EDMONTON -- A new kind of restaurant is coming to Edmonton's downtown.

JustCook Kitchens' food hall is designed to take some of the load off chefs wanting to open a restaurant, but not wanting the burden that comes with the business side of such an endeavour.

"We're lowering the barrier to entry for chefs by giving them a full commercial kitchen bay to operate out of," JustCook Kitchens co-founder Luke Butterworth told CTV News Edmonton. "We provide the technology, the delivery, even some of the supply chain, and together what that allows them to do is come in and start a restaurant in under a week."

Butterworth says chefs wanting to enter the restaurant industry face many obstacles, from logistical to financial.

"Their options are either to come in as a pop-up in a market maybe, or to start a food truck," said Butterworth. "To go all the way to brick and mortar you have a crazy amount of money difference."
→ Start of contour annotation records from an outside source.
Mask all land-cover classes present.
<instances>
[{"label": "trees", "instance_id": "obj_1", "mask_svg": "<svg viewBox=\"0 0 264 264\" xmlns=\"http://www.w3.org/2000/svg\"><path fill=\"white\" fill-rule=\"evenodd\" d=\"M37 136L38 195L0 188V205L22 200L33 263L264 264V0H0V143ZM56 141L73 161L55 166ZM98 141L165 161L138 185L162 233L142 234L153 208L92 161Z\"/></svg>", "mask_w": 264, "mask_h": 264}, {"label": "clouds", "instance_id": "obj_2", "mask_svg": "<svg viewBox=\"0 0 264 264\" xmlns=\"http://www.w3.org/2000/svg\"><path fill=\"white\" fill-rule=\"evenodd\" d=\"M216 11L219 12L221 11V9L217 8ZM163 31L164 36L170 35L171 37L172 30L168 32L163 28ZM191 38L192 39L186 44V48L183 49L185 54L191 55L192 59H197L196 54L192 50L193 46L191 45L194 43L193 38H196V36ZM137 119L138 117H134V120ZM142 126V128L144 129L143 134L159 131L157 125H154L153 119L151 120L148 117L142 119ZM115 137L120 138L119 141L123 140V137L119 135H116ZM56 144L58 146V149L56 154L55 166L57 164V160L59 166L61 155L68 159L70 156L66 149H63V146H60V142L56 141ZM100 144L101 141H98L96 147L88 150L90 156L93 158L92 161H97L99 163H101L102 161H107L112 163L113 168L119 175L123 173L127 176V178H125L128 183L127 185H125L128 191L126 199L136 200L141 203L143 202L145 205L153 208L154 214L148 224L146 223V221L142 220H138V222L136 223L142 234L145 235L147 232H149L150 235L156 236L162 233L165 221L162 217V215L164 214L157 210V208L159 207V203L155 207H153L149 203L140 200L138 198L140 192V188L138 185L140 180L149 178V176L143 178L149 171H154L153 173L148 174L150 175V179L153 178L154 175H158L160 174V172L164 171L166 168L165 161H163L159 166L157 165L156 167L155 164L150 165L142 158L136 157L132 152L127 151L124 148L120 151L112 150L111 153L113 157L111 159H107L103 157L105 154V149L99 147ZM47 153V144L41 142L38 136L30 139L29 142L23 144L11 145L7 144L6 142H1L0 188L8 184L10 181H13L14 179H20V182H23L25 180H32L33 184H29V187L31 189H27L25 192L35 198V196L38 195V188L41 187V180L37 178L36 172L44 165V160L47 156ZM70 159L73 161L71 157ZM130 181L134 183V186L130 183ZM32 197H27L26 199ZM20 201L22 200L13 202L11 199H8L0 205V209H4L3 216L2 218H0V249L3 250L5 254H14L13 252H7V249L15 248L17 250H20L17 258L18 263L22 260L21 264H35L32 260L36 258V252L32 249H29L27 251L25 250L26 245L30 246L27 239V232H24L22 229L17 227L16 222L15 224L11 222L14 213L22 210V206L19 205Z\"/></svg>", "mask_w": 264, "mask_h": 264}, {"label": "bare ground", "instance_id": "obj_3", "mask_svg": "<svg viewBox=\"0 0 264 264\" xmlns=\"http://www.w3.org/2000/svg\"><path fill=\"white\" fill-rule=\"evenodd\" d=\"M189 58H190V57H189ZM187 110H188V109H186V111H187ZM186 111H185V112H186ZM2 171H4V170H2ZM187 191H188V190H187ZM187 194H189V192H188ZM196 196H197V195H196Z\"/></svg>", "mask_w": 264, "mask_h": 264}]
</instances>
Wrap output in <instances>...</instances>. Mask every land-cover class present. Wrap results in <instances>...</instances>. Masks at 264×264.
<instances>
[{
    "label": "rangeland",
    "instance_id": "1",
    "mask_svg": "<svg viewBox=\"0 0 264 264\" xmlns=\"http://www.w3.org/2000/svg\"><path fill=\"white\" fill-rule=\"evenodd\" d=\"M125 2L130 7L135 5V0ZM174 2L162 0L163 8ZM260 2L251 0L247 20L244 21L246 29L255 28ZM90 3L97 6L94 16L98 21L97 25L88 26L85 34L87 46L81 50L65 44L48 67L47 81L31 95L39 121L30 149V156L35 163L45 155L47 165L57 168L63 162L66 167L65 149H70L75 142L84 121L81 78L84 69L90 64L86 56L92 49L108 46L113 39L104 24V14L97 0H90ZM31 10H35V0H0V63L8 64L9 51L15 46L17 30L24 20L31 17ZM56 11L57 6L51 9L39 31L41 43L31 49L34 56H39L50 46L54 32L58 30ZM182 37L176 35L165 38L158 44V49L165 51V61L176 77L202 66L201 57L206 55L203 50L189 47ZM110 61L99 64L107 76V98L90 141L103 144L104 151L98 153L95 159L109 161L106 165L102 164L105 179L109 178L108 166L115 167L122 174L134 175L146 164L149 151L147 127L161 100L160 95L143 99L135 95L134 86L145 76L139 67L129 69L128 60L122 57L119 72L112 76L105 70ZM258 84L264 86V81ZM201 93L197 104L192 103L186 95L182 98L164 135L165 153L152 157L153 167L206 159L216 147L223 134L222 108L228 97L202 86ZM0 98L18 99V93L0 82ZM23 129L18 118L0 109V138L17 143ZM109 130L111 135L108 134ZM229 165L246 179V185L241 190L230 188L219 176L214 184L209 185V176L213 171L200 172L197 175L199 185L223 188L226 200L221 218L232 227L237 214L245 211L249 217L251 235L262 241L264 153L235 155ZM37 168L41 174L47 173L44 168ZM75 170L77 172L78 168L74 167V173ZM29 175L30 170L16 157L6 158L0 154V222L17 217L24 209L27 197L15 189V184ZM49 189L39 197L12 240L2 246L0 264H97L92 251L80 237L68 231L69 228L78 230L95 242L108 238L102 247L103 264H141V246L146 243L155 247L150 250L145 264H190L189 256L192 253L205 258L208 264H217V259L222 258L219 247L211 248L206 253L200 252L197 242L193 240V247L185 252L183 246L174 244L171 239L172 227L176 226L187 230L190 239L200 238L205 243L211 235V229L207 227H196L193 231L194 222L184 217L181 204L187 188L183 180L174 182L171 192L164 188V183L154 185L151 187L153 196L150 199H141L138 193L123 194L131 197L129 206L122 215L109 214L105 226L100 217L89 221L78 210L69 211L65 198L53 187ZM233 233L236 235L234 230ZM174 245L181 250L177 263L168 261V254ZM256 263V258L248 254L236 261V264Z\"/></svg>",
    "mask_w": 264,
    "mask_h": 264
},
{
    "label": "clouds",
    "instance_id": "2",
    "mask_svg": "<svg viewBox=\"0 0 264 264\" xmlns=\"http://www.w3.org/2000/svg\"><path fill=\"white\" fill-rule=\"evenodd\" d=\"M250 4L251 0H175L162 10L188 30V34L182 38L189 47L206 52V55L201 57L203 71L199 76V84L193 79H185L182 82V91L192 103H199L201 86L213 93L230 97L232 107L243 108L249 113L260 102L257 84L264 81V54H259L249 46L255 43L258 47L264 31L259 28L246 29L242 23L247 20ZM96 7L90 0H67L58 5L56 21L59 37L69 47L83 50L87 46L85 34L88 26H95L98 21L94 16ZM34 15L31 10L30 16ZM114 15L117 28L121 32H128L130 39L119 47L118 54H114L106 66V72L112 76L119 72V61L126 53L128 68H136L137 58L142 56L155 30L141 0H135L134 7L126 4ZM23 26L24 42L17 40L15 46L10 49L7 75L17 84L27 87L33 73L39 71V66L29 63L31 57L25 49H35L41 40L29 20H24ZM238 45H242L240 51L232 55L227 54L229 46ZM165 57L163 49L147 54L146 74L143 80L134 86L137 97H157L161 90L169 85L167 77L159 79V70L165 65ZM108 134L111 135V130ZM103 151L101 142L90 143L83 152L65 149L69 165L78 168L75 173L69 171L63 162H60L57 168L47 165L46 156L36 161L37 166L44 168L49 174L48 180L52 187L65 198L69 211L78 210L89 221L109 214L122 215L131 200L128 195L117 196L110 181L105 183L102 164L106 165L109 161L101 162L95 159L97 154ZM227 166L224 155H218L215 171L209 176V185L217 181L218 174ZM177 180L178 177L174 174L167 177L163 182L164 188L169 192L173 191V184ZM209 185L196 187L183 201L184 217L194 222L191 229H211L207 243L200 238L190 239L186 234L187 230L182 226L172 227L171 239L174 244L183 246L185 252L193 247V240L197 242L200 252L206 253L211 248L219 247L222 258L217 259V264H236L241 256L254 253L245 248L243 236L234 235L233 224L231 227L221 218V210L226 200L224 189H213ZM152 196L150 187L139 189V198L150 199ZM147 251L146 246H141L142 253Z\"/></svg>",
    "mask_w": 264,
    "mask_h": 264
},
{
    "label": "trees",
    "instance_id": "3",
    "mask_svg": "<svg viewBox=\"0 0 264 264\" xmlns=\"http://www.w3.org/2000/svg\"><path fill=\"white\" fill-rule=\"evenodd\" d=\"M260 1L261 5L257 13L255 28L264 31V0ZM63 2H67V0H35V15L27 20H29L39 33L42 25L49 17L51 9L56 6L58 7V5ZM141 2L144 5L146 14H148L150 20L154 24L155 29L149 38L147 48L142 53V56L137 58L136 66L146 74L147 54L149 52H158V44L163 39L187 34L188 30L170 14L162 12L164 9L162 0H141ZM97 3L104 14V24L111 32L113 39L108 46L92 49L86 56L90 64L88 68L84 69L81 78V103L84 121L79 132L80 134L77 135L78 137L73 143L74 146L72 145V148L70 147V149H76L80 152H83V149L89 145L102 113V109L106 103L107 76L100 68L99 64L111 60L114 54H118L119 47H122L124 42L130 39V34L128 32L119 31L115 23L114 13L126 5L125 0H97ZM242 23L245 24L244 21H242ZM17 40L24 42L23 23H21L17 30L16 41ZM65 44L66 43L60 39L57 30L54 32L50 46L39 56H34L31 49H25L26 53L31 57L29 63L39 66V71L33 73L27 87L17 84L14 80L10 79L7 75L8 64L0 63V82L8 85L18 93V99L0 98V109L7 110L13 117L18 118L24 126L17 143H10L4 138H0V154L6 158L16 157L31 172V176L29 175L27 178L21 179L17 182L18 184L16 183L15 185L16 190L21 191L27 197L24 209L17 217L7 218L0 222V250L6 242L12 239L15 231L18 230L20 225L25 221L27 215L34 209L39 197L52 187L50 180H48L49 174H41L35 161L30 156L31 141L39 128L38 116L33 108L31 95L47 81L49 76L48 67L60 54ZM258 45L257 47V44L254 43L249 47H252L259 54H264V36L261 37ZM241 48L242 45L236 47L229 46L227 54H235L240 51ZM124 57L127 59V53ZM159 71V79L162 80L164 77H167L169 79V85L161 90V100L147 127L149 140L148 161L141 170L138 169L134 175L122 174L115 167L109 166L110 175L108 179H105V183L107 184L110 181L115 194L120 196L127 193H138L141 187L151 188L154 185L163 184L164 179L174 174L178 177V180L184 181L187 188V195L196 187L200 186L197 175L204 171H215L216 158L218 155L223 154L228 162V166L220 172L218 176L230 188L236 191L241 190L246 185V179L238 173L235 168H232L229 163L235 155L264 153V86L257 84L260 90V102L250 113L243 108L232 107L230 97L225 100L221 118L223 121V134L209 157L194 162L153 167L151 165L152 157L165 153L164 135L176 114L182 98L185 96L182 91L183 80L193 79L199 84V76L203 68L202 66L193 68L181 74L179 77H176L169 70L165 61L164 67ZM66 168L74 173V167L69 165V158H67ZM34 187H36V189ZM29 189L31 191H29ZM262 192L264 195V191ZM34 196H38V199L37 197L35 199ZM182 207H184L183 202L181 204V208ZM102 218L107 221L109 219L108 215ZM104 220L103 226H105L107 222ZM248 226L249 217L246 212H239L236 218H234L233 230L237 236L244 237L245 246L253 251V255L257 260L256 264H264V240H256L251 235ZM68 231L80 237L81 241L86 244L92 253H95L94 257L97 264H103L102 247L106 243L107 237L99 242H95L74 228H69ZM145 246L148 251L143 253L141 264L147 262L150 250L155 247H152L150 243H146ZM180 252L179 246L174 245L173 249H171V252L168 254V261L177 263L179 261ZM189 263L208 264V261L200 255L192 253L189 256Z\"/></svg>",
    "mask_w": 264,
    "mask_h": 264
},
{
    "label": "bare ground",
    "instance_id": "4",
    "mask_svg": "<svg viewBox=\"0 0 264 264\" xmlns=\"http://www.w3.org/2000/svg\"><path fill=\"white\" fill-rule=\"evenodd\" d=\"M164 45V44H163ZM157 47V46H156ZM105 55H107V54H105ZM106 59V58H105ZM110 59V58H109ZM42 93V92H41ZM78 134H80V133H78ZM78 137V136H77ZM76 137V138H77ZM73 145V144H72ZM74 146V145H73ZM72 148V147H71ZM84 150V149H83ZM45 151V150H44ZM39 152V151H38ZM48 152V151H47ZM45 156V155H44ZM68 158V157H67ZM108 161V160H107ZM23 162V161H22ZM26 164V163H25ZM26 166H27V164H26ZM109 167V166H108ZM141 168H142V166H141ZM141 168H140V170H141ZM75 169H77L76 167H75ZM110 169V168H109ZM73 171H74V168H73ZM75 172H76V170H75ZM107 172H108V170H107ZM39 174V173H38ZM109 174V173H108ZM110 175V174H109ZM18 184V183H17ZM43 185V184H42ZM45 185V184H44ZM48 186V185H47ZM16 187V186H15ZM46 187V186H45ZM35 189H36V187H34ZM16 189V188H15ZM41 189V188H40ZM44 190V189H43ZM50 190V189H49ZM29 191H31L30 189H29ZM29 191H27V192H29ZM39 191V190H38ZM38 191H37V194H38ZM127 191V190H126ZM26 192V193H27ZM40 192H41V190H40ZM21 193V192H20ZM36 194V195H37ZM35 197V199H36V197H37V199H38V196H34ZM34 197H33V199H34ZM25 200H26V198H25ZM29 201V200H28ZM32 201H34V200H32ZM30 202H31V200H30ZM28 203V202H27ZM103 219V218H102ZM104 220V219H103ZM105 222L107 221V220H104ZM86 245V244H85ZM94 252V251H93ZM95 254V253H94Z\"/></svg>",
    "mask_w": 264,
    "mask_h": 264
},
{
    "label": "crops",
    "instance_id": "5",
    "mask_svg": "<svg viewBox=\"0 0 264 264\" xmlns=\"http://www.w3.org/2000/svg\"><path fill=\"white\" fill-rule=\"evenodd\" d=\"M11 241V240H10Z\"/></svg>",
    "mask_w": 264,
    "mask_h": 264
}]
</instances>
It's a reality he hopes his new venture will help them overcome.

"The target just for us is to keep solving problems that they run into."

The food hall, located near Edmonton's ICE District, will house four commercial kitchens under the same roof with walk-up food court-style counters.

Four kitchens means four chefs and four concepts in one place.

"What we really want to do is focus on finding out ways that we can collectively help these individual restaurant concepts," JustCook Kitchens' co-founder Jennifer Keith told CTV News Edmonton. "Bring them the franchise benefits that they would normally get through going with some type of chain, but without having to be part of a chain."

The space would feature the four regular chefs six days a week. The seventh day will showcase pop-up kitchens, allowing different chefs to temporarily use the space.

While COVID-19 has caused many restauranteurs to re-think their business models, the two entrepreneurs believe their food hall idea will fit right in with the current climate.

"We really came up with this concept and this business model during the pandemic," Keith said. "We really baked that technology aspect into the DNA of the food hall in that we're going to have the capacity to continue to provide takeout and delivery services for all of our foodpreneurs in the space."

With renovations on the space still to do, Keith and Butterworth hope to launch their food hall in May.

Butterworth says they've had a lot of interest from potential chefs, but have yet to sign with any so far.